:: Task statement ::
Across the listing below, count the lines that mention the string "baseline". Reply with the figure only.

+---+

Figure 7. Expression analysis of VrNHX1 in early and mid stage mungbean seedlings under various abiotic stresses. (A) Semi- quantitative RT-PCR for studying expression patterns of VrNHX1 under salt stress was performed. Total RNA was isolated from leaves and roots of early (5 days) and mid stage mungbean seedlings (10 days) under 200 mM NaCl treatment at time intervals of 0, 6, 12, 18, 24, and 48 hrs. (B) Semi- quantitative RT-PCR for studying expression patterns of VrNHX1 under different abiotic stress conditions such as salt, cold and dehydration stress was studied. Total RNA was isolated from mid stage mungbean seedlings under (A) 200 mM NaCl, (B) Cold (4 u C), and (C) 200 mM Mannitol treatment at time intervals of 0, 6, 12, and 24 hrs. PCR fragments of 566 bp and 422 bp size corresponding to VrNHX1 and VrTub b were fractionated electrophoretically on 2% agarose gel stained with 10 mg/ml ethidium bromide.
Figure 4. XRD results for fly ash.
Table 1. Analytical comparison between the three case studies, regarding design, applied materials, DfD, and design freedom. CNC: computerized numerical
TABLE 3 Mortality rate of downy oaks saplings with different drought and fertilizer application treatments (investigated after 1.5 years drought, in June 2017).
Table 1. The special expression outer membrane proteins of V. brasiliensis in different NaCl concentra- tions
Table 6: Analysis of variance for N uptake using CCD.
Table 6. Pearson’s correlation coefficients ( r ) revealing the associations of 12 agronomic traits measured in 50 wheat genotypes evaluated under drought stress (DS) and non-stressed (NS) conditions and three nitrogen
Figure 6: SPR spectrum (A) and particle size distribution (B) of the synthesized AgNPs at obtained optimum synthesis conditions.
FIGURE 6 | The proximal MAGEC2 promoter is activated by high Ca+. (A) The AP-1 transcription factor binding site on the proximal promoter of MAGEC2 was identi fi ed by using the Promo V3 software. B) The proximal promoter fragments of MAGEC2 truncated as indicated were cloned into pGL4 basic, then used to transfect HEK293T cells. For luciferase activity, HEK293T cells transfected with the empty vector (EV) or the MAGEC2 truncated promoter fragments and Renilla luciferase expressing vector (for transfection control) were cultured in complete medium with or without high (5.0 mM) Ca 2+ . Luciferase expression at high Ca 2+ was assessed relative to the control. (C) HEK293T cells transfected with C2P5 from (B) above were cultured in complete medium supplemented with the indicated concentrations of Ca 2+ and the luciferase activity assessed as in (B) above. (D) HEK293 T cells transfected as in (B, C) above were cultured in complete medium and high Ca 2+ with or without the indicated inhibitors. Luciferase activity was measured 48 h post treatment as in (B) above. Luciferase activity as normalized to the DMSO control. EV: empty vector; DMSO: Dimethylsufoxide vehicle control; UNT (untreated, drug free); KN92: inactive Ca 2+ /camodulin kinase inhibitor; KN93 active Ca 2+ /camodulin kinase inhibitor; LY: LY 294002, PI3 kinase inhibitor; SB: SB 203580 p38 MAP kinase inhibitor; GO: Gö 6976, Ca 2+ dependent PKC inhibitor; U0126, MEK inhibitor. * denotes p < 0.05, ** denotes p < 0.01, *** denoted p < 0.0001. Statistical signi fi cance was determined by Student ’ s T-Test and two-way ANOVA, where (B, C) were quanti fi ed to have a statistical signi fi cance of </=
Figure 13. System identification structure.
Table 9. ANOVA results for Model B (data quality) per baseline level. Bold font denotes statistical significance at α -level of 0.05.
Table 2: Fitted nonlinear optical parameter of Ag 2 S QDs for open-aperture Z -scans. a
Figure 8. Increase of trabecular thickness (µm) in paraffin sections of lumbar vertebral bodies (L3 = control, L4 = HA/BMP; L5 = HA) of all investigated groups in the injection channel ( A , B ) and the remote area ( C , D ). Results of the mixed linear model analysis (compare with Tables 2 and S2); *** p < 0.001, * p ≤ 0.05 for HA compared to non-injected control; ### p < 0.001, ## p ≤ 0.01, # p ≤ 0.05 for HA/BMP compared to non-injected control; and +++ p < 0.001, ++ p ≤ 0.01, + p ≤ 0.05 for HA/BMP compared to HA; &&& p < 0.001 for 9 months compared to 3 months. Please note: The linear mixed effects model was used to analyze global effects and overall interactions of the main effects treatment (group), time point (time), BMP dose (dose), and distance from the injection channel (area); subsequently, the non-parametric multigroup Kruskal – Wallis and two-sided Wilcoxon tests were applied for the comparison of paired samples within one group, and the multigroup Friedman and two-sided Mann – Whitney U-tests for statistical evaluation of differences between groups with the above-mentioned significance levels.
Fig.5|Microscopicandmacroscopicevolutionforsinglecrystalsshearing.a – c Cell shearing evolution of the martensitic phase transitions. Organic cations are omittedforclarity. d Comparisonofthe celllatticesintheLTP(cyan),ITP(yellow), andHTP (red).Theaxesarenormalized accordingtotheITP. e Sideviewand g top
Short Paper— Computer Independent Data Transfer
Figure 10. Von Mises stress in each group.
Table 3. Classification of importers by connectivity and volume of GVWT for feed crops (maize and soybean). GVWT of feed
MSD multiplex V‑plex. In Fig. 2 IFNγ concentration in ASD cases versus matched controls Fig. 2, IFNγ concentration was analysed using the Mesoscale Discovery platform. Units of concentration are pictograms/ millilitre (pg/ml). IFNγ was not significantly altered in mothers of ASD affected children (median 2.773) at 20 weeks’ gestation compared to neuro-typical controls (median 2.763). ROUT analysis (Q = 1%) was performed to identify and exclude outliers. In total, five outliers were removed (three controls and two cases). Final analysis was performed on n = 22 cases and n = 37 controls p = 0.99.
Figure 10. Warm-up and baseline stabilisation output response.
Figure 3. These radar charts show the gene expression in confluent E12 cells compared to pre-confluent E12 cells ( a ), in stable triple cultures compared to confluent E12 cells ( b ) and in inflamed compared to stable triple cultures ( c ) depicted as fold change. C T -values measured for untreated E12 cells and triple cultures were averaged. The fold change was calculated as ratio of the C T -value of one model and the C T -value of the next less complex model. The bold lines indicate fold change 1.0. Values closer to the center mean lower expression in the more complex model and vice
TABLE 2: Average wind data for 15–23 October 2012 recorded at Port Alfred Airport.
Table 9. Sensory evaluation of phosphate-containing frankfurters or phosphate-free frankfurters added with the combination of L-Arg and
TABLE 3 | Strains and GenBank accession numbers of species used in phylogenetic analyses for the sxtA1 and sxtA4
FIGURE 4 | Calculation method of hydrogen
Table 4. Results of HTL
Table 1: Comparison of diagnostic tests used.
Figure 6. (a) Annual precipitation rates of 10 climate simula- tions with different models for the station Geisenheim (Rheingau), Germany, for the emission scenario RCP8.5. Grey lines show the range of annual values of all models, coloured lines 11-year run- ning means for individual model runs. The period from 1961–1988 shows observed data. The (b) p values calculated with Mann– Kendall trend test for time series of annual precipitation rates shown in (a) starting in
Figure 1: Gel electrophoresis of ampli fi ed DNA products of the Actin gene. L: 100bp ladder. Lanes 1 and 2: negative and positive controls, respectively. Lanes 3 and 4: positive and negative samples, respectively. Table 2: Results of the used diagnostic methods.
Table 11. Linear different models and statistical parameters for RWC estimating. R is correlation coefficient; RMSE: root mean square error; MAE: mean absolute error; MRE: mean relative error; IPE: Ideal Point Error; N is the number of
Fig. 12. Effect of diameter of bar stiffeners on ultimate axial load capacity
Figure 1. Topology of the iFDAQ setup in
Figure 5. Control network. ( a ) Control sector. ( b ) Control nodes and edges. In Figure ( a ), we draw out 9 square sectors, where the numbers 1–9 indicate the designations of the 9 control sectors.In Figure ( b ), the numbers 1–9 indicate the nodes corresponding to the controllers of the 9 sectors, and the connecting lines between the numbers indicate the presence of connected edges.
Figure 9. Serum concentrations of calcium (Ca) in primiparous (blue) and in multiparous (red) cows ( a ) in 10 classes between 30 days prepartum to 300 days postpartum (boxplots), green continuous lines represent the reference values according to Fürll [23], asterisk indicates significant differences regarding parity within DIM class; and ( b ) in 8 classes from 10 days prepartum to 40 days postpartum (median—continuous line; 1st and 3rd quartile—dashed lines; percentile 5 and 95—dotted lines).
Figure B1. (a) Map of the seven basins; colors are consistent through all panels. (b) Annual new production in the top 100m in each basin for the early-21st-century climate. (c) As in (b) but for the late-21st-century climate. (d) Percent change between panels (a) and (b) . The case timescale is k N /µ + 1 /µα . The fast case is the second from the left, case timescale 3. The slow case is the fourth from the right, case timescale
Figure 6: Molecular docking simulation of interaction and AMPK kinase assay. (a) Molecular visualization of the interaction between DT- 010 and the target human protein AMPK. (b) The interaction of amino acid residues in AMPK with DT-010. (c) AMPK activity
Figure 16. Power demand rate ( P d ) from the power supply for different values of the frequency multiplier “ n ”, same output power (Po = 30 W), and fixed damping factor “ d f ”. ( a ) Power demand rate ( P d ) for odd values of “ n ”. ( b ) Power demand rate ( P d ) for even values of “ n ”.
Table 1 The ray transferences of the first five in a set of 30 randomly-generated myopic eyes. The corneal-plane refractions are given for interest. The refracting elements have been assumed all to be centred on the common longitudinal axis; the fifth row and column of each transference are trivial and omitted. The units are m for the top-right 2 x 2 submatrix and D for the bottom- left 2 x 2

+---+

:: Task answer ::
2